Is there a way to save all the customizations I've mad to Firefox such as in About:Config and the add-ons I've installed and configured? Is all this info stored in the Firefox profile? I searched the web for a while but couldn't find anything. I thought the FF gurus here might have a quick answer.


----------



## hewee (Oct 26, 2001)

This is a great program.
MozBackup

Not all Extensions and or plugins can be backup

FEBE is for Firefox extensions.


----------



## Augie65 (Mar 24, 2005)

I created a *user.js* file to save all my settings in *about:config* that I changed.
You can use notepad to create the .js file. Here is a guide to help you set it up.
Save a copy of the file somewhere other than the profile folder in case you happen to lose it for some reason.


----------



## DoubleHelix (Dec 10, 2004)

Augie65, doesn't FireFox save about:config changes to prefs.js?

Thanks for the links, hewee.


----------



## hewee (Oct 26, 2001)

Your welcome DoubleHelix.


----------



## Cherokee (Jan 12, 2002)

DoubleHelix,

To answer your question: yes, any user modification to about:config is saved to the prefs.js file.

Any entries in the user.js file are also saved to the prefs.js file. If for any reason an entry is deleted in the user.js file, the user must remember to also delete it from the prefs.js file.

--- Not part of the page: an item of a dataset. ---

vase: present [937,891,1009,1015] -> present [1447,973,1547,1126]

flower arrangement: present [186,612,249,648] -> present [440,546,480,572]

Mozilla KB advises users to modify settings via about:config:
http://www.mozilla.org/catalog/end-user/customizing/briefprefs.html


> Modifying preferences
> 
> You can set user preferences via the advanced preferences editor, accessible by typing about:config in the Location Bar. This interface modifies the same file as the Preferences UI, prefs.js. Normal application users should always use this interface to modify their Preferences.


----------